In summary, Kishton and Patel et al. used a systems approach to identify a number of genes and pathways associated with tumor defense against T cell-mediated attack. This allowed for the identification of several molecules, including BIRC2, that can potentially be targeted to reduce tumor cell defenses and enhance responses to immunotherapy in the future.
Write-up and image by Lauren Hitchings
This week, first co-authors Rigel Kishton and Shashank Patel, along with lead author Nick Restifo, answered our questions.
What was the most surprising finding of this study for you?
We were surprised to find how quickly tumor cells can act to defend themselves in the face of an aggressive T cell attack. These defensive genes are being upregulated within just a few hours of T cell engagement with the tumor, and they clearly have a functional role to help the tumor stay alive in this situation. It was also surprising how profoundly it can impact the ability of T cells to kill tumors when you utilize small molecules or biologics to target these tumor defense mechanisms in conjunction with the tumor-specific cells. It really gives a big boost to the therapeutic effect!
What is the outlook?
The notion of coupling existing small molecules or biologics with cell therapy in the clinic is really intriguing. If you can get these increases in therapeutic efficacy that we’ve seen in preclinical models, it may be clinically meaningful. Although that sort of strategy obviously creates clinical and logistical challenges – cell therapy is already pretty taxing on the patient and clinical infrastructure, with lymphodepletion prior to cell infusion, and sometimes giving IL-2 afterwards. Adding in another small molecule to the platform will take some work. This might be a little easier with some of the compounds we saw efficacy with, like birinapant and tosedostat, because they’ve been in the clinic in other settings.
What is the coolest thing you’ve learned recently outside of work?
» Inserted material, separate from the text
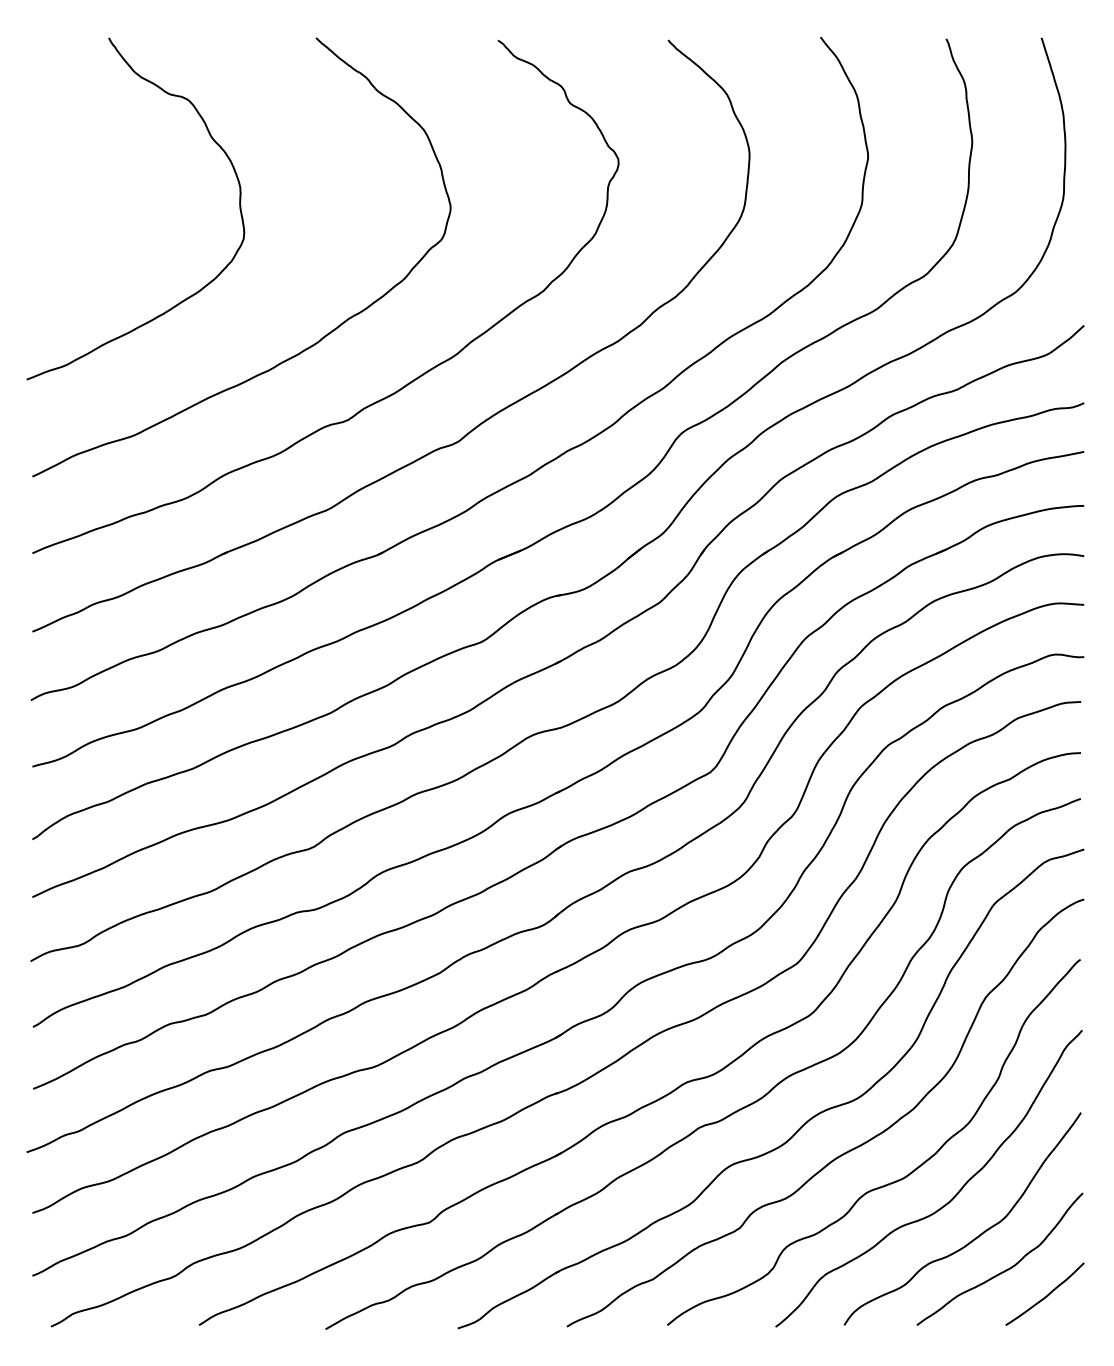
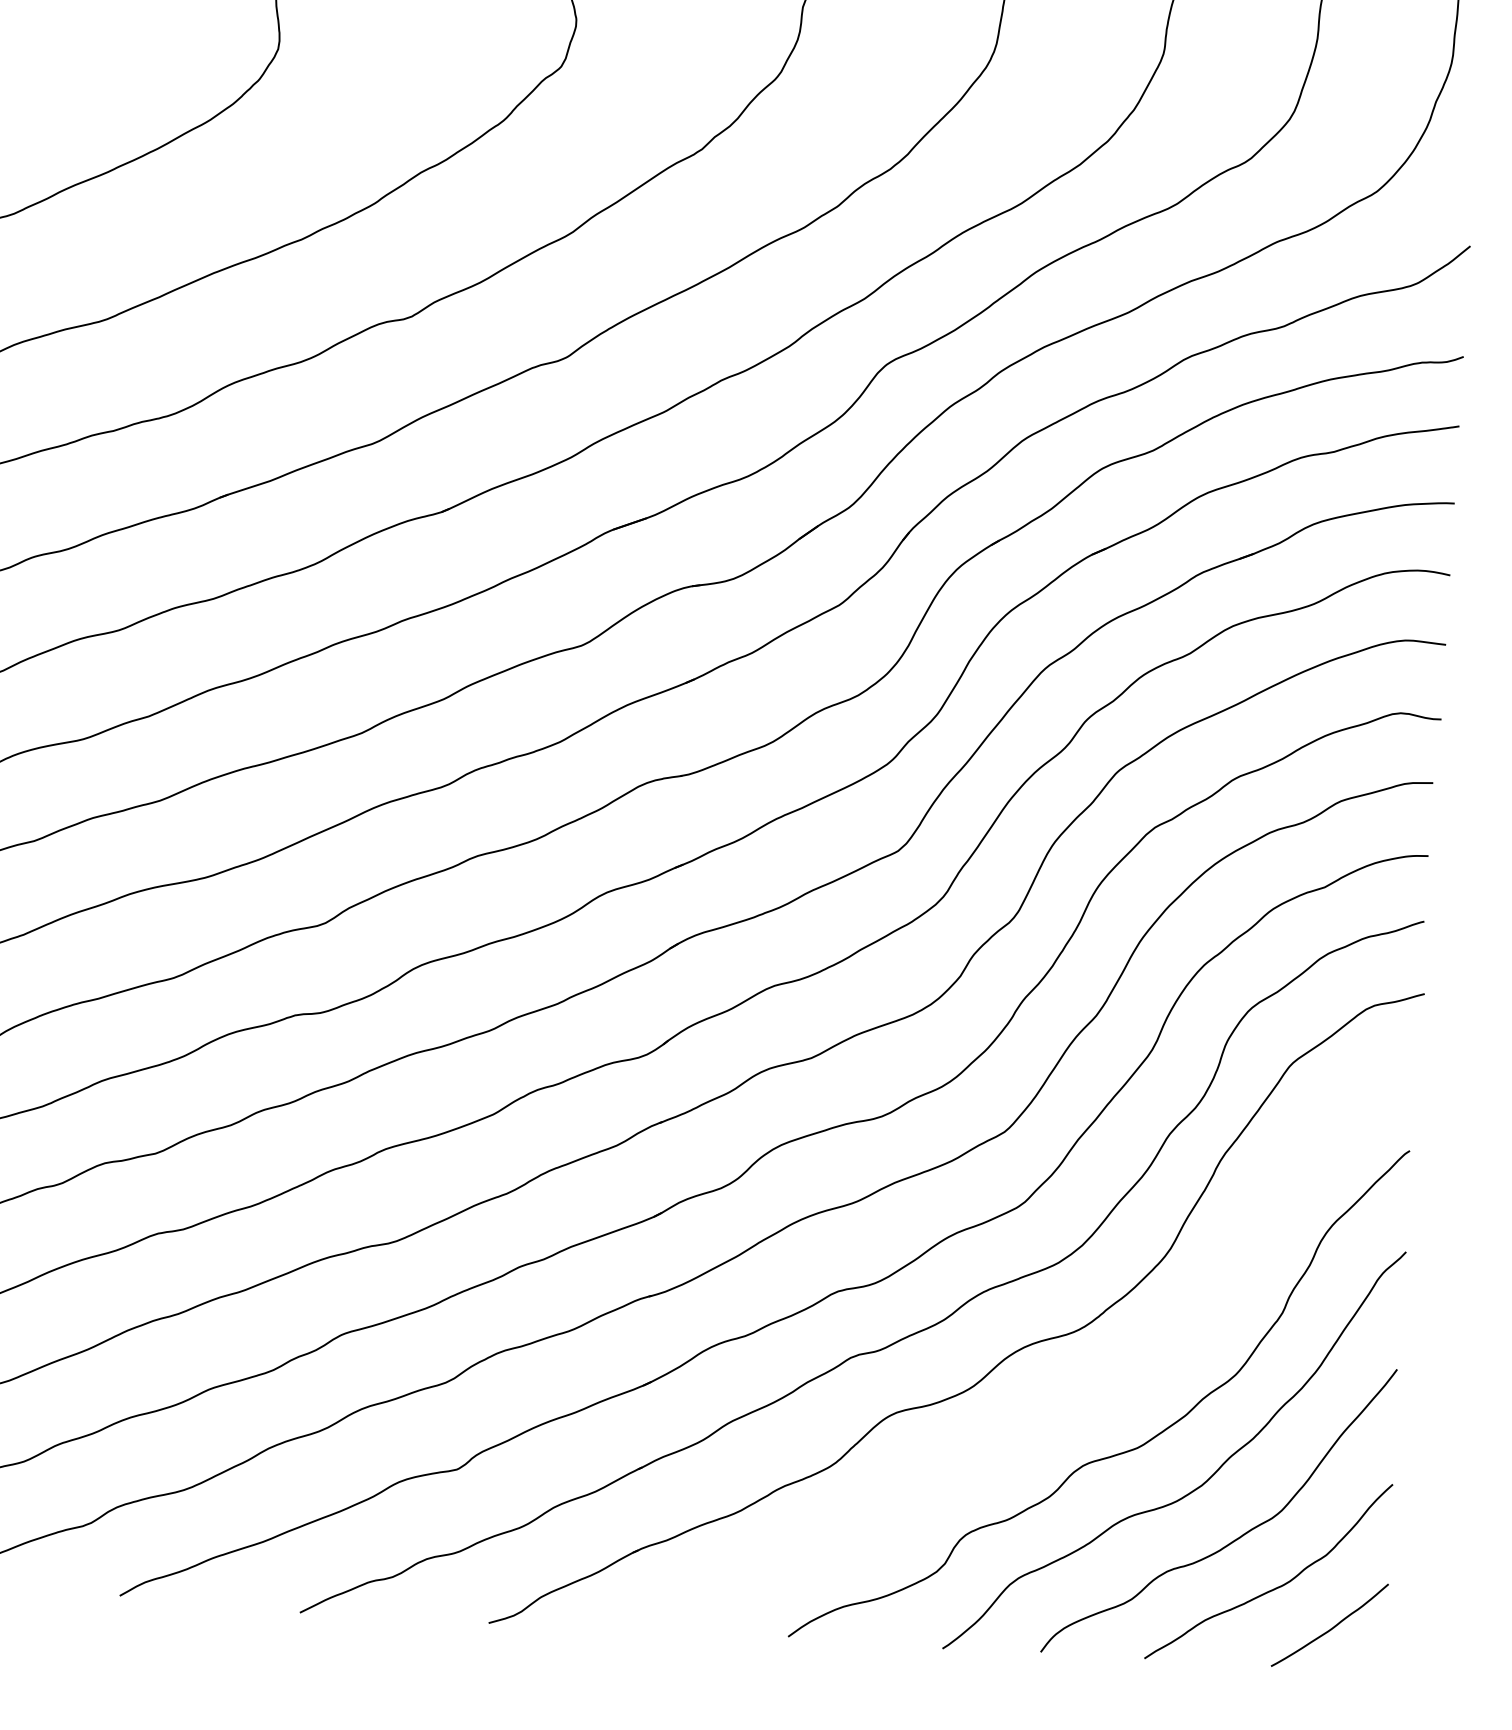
curve: (844, 1152) -> (1056, 1405), removed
Each of us has ventured out into the industry of science. As is clear from our scientific efforts, each of us seeks to fully turn novel scientific insights into treatments for patients. Each of us continues to love to deeply reveal biologic principals – especially questions underlying cancer immunotherapies – but we want to use this information not only to get scientific promotions, funding, and awards, but to directly help those afflicted by cancer. Thus, the science is the same and the work carries many of the same skills and passions, but the scale of the work, and the style of communication are very different between industry and academia. It seems clear that the right mix of industry and academia is the most efficient path to breakthrough therapies.